ASSIGNMENT: Change every "primario" to "principale" in the lines running from the start of the records through the line that contains "20.32.15.png | 400]]", both ends included. Give those lines again with nothing else altered.

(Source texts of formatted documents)
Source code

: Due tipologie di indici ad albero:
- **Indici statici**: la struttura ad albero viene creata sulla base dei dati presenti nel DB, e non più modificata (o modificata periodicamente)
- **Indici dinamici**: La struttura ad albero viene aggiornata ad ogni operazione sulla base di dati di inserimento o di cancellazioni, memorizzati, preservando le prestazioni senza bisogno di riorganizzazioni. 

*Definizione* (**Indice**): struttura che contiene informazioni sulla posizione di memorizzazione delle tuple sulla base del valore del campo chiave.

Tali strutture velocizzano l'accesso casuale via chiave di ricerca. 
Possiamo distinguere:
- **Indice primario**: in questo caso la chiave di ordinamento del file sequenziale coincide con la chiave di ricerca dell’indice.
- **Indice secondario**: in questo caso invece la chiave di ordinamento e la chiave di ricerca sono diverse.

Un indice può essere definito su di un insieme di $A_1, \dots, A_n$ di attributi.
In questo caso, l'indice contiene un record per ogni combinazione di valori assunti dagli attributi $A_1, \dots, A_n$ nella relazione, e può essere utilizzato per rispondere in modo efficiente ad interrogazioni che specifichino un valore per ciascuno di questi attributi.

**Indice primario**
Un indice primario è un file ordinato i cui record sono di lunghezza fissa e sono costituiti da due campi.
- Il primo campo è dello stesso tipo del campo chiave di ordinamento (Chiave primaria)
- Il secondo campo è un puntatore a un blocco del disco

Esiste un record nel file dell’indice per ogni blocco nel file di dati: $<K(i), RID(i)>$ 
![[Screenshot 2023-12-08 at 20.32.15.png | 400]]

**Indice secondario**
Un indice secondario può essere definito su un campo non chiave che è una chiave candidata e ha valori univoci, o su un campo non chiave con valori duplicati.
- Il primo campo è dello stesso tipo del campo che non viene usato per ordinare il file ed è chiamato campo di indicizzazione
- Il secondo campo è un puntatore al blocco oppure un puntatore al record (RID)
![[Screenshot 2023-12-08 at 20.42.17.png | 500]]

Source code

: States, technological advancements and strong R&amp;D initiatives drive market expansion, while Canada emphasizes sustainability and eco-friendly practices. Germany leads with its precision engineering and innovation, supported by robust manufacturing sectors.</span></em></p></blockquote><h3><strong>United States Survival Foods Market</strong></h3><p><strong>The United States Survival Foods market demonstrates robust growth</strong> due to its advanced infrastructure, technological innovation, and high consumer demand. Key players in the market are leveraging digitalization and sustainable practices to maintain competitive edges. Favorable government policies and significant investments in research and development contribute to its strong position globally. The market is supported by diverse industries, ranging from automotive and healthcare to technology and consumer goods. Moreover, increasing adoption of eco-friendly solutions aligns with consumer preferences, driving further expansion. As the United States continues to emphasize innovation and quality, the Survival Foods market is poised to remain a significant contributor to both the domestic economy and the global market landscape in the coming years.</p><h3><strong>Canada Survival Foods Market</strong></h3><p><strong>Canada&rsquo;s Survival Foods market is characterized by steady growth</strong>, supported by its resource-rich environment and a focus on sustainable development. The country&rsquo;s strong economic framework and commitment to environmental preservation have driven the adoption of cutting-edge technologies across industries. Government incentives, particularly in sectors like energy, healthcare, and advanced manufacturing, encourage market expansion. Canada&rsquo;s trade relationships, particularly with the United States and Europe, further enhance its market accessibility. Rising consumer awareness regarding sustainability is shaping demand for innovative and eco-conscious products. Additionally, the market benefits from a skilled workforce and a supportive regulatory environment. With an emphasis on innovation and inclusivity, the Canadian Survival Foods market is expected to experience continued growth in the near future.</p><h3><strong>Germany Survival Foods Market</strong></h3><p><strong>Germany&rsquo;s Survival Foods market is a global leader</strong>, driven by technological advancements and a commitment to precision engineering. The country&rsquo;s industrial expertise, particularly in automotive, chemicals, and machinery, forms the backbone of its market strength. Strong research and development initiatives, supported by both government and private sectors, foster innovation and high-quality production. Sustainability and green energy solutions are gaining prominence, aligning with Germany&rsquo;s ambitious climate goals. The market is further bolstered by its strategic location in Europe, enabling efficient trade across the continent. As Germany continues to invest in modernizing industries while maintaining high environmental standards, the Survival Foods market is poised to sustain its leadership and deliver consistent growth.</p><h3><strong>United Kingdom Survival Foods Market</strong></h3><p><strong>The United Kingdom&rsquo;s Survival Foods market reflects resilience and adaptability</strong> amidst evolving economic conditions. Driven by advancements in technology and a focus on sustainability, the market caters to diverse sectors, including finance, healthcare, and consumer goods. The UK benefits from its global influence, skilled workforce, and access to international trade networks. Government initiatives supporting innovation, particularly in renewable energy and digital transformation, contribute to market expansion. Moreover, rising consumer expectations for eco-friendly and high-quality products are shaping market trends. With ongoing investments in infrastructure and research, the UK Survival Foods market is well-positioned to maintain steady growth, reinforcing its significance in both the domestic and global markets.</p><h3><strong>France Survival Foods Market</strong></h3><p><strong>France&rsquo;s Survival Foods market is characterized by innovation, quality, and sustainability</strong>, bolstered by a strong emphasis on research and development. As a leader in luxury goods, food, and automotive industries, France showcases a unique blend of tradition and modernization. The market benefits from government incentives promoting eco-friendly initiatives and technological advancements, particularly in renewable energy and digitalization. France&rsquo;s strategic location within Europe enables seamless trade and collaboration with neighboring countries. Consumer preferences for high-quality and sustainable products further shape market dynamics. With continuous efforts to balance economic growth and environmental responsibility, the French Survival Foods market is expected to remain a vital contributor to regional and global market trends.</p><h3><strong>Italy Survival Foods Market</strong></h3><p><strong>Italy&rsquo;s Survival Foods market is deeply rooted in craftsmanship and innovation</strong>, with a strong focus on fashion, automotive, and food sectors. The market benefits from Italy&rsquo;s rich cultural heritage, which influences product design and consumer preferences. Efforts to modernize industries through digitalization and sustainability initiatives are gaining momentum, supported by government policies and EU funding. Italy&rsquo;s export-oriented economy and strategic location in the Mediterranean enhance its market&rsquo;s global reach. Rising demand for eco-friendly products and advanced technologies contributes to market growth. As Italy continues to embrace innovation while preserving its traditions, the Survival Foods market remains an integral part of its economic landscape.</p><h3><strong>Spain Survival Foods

TASK RESPONSE:
Source code

: Due tipologie di indici ad albero:
- **Indici statici**: la struttura ad albero viene creata sulla base dei dati presenti nel DB, e non più modificata (o modificata periodicamente)
- **Indici dinamici**: La struttura ad albero viene aggiornata ad ogni operazione sulla base di dati di inserimento o di cancellazioni, memorizzati, preservando le prestazioni senza bisogno di riorganizzazioni. 

*Definizione* (**Indice**): struttura che contiene informazioni sulla posizione di memorizzazione delle tuple sulla base del valore del campo chiave.

Tali strutture velocizzano l'accesso casuale via chiave di ricerca. 
Possiamo distinguere:
- **Indice principale**: in questo caso la chiave di ordinamento del file sequenziale coincide con la chiave di ricerca dell’indice.
- **Indice secondario**: in questo caso invece la chiave di ordinamento e la chiave di ricerca sono diverse.

Un indice può essere definito su di un insieme di $A_1, \dots, A_n$ di attributi.
In questo caso, l'indice contiene un record per ogni combinazione di valori assunti dagli attributi $A_1, \dots, A_n$ nella relazione, e può essere utilizzato per rispondere in modo efficiente ad interrogazioni che specifichino un valore per ciascuno di questi attributi.

**Indice principale**
Un indice principale è un file ordinato i cui record sono di lunghezza fissa e sono costituiti da due campi.
- Il primo campo è dello stesso tipo del campo chiave di ordinamento (Chiave primaria)
- Il secondo campo è un puntatore a un blocco del disco

Esiste un record nel file dell’indice per ogni blocco nel file di dati: $<K(i), RID(i)>$ 
![[Screenshot 2023-12-08 at 20.32.15.png | 400]]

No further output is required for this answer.